As someone who has worked with Visual Studio and integration APIs for a long time, a port of VS across platforms would be a huge undertaking. A rewrite, essentially.
Visual Studio is heavily tied to WPF (Windows-only) presentation framework, COM (Windows-only) for communication across components and plugins, as well as bits of native legacy code throughout (Windows-only.)
Truly, you're looking at rewriting Visual Studio to get it on OSX. Heck, MS would probably be better off just buying Scrawl and rebranding it as Visual Studio for Mac.
And remember: while .NET is going cross-platform, there are no public plans for a cross-platform UI toolkit; there is no cross platform WinForms or WPF from Microsoft.
If Microsoft made VS cross platform, they would make a much more lightweight, modular IDE aimed at (initially) C#,VB,F# and javascript. They'd be able to leave out decades of that old COM/Win32/C++ cruft.
Essentially, this is what they would make. Or, they could simply buy this...
Why do i need to care? Today the only cross platform thing I worry about is if my site works correctly in IE/Firefox/Chrome/Safari. I don't care about my tools, I use windows, in the past I've used windows in a virtual machine on OSX. I'm not worried about it as a web developer.
Thanks for your comment! Did I have a choice about what ORM I used? No
I agree about your approach regarding a service in a larger app but in a smaller app I have come to the conclusion today that IDBContext injected into a controller would be better than a repo, as you say you arent going to change ORMs in reality and it exposes the native functionality of your ORM.
There's going to be a lot of refactoring either way, whether there are custom abstraction layers in place, and whether there aren't.

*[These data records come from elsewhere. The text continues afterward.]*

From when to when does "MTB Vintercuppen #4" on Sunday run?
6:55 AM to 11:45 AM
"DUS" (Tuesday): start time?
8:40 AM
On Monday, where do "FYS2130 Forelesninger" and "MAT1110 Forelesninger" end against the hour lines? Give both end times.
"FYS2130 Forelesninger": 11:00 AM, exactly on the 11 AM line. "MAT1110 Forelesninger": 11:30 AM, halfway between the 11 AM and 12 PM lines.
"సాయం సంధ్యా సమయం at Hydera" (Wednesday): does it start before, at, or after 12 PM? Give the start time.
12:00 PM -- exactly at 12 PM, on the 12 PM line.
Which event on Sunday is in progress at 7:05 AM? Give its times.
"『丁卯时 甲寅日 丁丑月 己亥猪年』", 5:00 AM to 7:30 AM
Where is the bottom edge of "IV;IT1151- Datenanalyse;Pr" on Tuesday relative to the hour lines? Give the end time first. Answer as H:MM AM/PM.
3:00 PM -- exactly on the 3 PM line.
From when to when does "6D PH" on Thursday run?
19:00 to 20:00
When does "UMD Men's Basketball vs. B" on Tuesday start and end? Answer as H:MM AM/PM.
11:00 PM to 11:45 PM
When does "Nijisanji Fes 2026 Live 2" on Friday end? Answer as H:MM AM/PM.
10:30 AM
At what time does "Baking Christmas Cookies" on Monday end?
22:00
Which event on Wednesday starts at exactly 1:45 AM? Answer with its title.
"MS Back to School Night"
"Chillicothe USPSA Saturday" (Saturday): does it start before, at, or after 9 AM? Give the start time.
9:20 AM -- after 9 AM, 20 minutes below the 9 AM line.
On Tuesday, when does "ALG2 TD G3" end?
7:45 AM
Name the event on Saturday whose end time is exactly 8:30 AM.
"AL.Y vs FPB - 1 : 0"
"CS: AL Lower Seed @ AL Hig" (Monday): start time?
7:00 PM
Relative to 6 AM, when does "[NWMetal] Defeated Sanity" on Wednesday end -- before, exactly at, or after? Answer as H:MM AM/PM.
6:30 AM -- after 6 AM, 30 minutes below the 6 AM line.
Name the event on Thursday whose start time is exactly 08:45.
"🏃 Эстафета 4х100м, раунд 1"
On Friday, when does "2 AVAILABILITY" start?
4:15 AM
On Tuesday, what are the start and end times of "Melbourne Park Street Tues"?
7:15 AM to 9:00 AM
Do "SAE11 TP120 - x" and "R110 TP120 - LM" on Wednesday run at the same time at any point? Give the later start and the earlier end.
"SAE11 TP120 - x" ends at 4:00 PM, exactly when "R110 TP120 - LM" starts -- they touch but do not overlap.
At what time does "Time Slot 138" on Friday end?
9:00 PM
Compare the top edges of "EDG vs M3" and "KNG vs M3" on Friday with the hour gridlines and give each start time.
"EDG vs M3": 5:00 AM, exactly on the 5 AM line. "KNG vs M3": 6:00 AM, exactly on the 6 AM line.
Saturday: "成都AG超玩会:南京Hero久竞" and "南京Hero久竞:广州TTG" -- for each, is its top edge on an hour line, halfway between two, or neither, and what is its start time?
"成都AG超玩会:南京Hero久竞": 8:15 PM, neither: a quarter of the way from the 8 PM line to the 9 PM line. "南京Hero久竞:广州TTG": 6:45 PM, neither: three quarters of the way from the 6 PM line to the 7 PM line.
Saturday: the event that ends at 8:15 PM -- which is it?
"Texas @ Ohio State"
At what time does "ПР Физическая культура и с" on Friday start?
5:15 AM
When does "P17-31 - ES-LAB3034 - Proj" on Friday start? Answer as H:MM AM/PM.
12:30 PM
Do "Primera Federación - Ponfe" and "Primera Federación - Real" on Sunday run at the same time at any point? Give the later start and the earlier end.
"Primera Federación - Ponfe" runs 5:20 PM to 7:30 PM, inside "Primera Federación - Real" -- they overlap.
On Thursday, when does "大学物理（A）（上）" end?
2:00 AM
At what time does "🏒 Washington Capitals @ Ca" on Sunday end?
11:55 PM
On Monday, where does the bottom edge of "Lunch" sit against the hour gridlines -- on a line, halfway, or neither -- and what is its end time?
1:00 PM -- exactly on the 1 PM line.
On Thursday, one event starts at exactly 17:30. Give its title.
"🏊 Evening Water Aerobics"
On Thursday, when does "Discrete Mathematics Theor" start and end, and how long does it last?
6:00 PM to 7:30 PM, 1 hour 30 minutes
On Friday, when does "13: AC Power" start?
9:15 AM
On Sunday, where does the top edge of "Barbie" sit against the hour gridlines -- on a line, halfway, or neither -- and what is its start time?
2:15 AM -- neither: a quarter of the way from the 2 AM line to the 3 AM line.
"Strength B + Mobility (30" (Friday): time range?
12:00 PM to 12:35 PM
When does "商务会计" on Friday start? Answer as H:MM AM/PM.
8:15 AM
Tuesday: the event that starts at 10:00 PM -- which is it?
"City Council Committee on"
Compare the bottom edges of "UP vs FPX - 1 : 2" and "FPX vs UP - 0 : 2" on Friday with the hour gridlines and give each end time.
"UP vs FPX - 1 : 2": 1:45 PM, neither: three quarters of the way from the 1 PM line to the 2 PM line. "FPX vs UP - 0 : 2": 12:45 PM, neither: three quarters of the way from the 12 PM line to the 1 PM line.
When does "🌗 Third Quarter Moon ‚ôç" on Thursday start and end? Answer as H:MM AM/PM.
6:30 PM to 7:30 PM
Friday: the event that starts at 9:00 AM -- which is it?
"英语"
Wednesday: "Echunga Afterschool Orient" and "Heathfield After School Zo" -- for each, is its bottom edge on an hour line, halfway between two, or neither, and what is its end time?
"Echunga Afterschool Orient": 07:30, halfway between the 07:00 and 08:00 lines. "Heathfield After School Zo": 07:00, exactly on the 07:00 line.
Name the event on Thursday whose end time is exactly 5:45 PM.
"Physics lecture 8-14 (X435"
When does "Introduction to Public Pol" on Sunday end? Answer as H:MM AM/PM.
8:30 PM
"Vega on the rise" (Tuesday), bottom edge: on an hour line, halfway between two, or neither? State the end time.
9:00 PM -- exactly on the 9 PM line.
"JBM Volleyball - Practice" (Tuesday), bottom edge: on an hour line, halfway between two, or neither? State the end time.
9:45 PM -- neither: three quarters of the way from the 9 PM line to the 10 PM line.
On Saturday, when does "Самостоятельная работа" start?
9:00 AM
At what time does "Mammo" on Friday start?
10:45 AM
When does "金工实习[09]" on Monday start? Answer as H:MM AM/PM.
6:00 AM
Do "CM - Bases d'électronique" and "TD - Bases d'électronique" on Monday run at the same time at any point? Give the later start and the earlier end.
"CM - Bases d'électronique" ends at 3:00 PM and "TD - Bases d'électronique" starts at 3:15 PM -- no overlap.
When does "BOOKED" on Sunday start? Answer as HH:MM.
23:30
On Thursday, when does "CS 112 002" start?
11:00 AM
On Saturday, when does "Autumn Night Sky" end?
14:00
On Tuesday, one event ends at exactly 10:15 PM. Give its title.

The abstraction layers that were originally intended to ease a transition between ORMs or DBs often end up making such a transition far more difficult. They just end up being another huge amount of code that needs some type of refactoring.
IDbSet<T> is enough.
If you swap your ORM, you're swapping mindset more than just methods, unless you're mapping ORM entities to POCOs in your repository object.